**WORK REQUIRED:** Would you write out every record that follows exactly, with the pictures left out?

**DATASET CONTENT:**
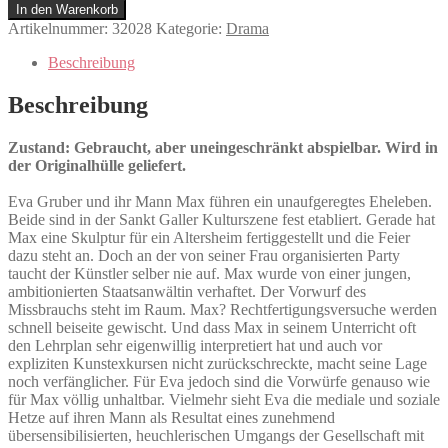
Menge
In den Warenkorb
Artikelnummer:
32028
Kategorie:
Drama
Beschreibung
Beschreibung
Zustand: Gebraucht, aber uneingeschränkt abspielbar. Wird in
der Originalhülle geliefert.
Eva Gruber und ihr Mann Max führen ein unaufgeregtes Eheleben.
Beide sind in der Sankt Galler Kulturszene fest etabliert. Gerade hat
Max eine Skulptur für ein Altersheim fertiggestellt und die Feier
dazu steht an. Doch an der von seiner Frau organisierten Party
taucht der Künstler selber nie auf. Max wurde von einer jungen,
ambitionierten Staatsanwältin verhaftet. Der Vorwurf des
Missbrauchs steht im Raum. Max? Rechtfertigungsversuche werden
schnell beiseite gewischt. Und dass Max in seinem Unterricht oft
den Lehrplan sehr eigenwillig interpretiert hat und auch vor
expliziten Kunstexkursen nicht zurückschreckte, macht seine Lage
noch verfänglicher. Für Eva jedoch sind die Vorwürfe genauso wie
für Max völlig unhaltbar. Vielmehr sieht Eva die mediale und soziale
Hetze auf ihren Mann als Resultat eines zunehmend
übersensibilisierten, heuchlerischen Umgangs der Gesellschaft mit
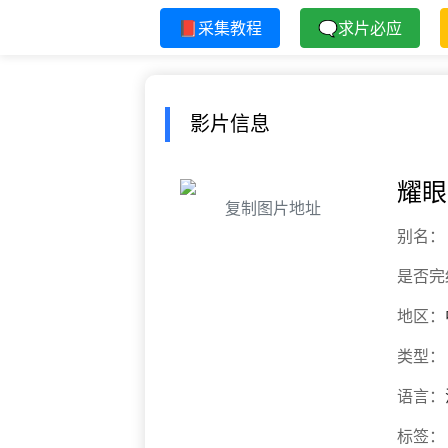
📕采集教程
🗨求片必应
影片信息
耀眼
复制图片地址
别名：
是否完
地区：
类型：
语言：
标签：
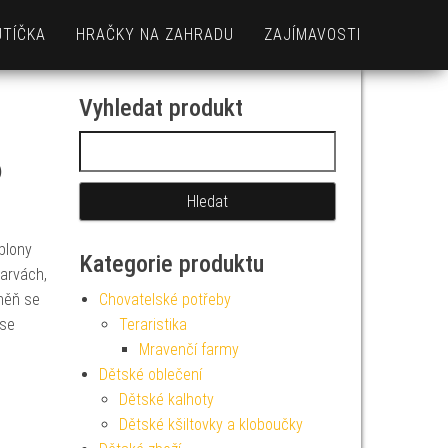
UTÍČKA
HRAČKY NA ZAHRADU
ZAJÍMAVOSTI
Vyhledat produkt
Vyhledávání
6
blony
Kategorie produktu
barvách,
měň se
Chovatelské potřeby
 se
Teraristika
Mravenčí farmy
Dětské oblečení
Dětské kalhoty
Dětské kšiltovky a kloboučky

**WRITTEN SOLUTION:**
Menge
In den Warenkorb
Artikelnummer:
32028
Kategorie:
Drama
Beschreibung
Beschreibung
Zustand: Gebraucht, aber uneingeschränkt abspielbar. Wird in
der Originalhülle geliefert.
Eva Gruber und ihr Mann Max führen ein unaufgeregtes Eheleben.
Beide sind in der Sankt Galler Kulturszene fest etabliert. Gerade hat
Max eine Skulptur für ein Altersheim fertiggestellt und die Feier
dazu steht an. Doch an der von seiner Frau organisierten Party
taucht der Künstler selber nie auf. Max wurde von einer jungen,
ambitionierten Staatsanwältin verhaftet. Der Vorwurf des
Missbrauchs steht im Raum. Max? Rechtfertigungsversuche werden
schnell beiseite gewischt. Und dass Max in seinem Unterricht oft
den Lehrplan sehr eigenwillig interpretiert hat und auch vor
expliziten Kunstexkursen nicht zurückschreckte, macht seine Lage
noch verfänglicher. Für Eva jedoch sind die Vorwürfe genauso wie
für Max völlig unhaltbar. Vielmehr sieht Eva die mediale und soziale
Hetze auf ihren Mann als Resultat eines zunehmend
übersensibilisierten, heuchlerischen Umgangs der Gesellschaft mit
📕采集教程
🗨求片必应
影片信息
耀眼
复制图片地址
别名：
是否完
地区：
类型：
语言：
标签：
UTÍČKA
HRAČKY NA ZAHRADU
ZAJÍMAVOSTI
Vyhledat produkt
Vyhledávání
6
blony
Kategorie produktu
barvách,
měň se
Chovatelské potřeby
 se
Teraristika
Mravenčí farmy
Dětské oblečení
Dětské kalhoty
Dětské kšiltovky a kloboučky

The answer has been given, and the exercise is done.